ACTION ITEM -
Write out, word for word, every line in the data below from the one containing "apeldoornsnieuws.nl" to the one containing "Sluisoordlaan 200", both of them included.

Collected data
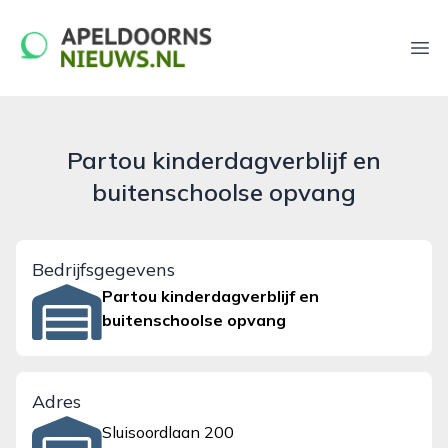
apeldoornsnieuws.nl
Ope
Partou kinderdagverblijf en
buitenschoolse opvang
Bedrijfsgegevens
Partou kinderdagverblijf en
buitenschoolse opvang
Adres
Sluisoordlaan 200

---

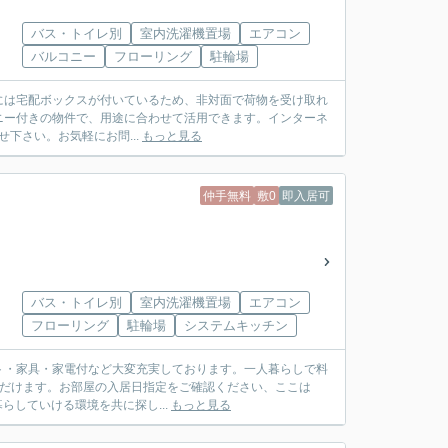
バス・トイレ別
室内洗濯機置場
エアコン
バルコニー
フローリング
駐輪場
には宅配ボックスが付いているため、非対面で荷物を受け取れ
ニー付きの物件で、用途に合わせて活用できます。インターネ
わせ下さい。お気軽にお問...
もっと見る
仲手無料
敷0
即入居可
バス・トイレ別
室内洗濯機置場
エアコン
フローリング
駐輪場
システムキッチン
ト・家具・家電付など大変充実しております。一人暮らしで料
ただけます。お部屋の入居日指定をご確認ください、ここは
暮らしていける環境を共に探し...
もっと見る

TASK RESULT -
apeldoornsnieuws.nl
Ope
Partou kinderdagverblijf en
buitenschoolse opvang
Bedrijfsgegevens
Partou kinderdagverblijf en
buitenschoolse opvang
Adres
Sluisoordlaan 200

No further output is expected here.